US Dollar Index test support following a busy week of data ahead. Next week’s market will be driven by fundamentals mainly FOMC on Wednesday, the BOE and the ECB on Thursday, and the NFP on Friday.
US Dollar Index Fundamental and Technical Rundown
The US Dollar printed a doji on the weekly graph for the second week in a row as it traded flat this week. The following week’s economic schedule is extremely packed with notable events, including the Fed on Wednesday and the BoE and ECB on Thursday, so this standoff is probably not going to hold for very long. In addition, considering the Fed’s attitude on Wednesday, the Friday NFP report may be even more significant than normal for the FOMC, which is watching statistics for signs of a deceleration from the wave of rate hikes that occurred last year.
The initial collapse continuation is still having an impact on the technical position of the US dollar at this moment. Coming into the New Year, the USD had maintained support around 103.45, which must have even caused a small rally during the first week of January. But on Friday of that week when a dismal Services PMI reading stunned investors and sparked an escalation of the USD sell-off, all was undone.

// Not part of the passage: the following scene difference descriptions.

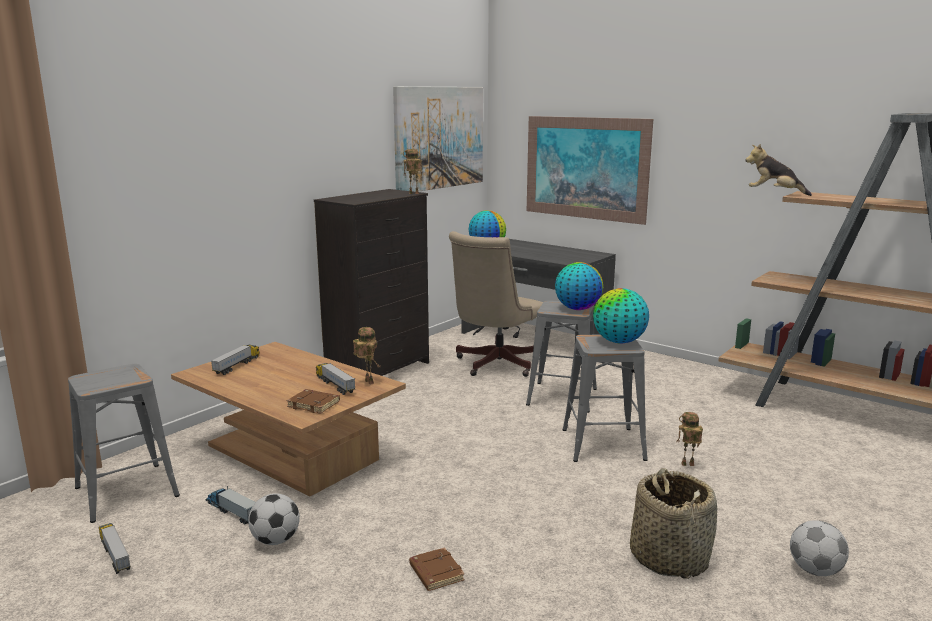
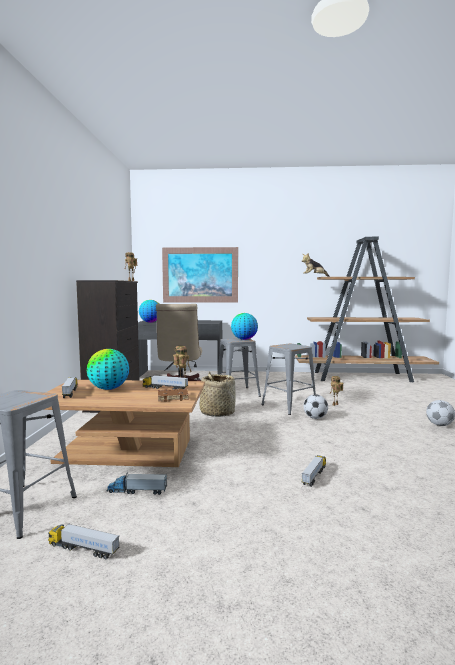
camera: 35 degrees left, 10 degrees down
(276, 540) = (197, 494): football -> football (315, 418)
(435, 573) = (314, 476): brown book -> toy truck
(439, 138) = (118, 255): picture -> none
(619, 342) = (293, 345): globe -> globe (108, 389)
(669, 557) = (390, 436): basket -> basket (217, 412)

The rise in stocks, which persisted into last week, is the theme’s flip side. There is a natural connection there as well since the Fed may become less aggressive in light of the dismal PMI report. Whether or not this actually happens is still high in the air, so we won’t know for sure till the Fed directly relates to us about it next week. After that, the ECB and BoE will address, each of which will be important for the US Dollar given that the Euro makes up 57.6% as well as the British Pound 11.9% of the DXY quotation, respectively.
US Dollar Index Technical view
Two consecutive dojis have appeared on the US Dollar weekly chart, and before that, there was another stand of support that had persisted for a few weeks towards the year’s close. According to longer-term charts, bulls have started to struggle at lows but haven’t quite been able to seize the initiative.
The US dollar is currently hovering around the range of 102. This is the midway point of the 2021–2022 big move, which also assisted in the preceding week’s development of a doji configuration. All of this points to a weakening downturn that has begun to consolidate around important support lines, enabling the development of a collapsing wedge pattern.
The index is still very much under pressure, despite the bounce, and a sustained breach of the 101.50 level should hasten the decline to, at least initially, the May 2022 low around 101.30 (May 30), before the crucial 100.00 yardstick.
Here on upswing, sporadic advances are still restrained by the 3-month resistance level near 103.15. USD is anticipated to maintain its short-term bearish tendency underneath this barrier. Longer term, the picture for the index is still bleak while it is trading below the 200-day SMA at 106.47.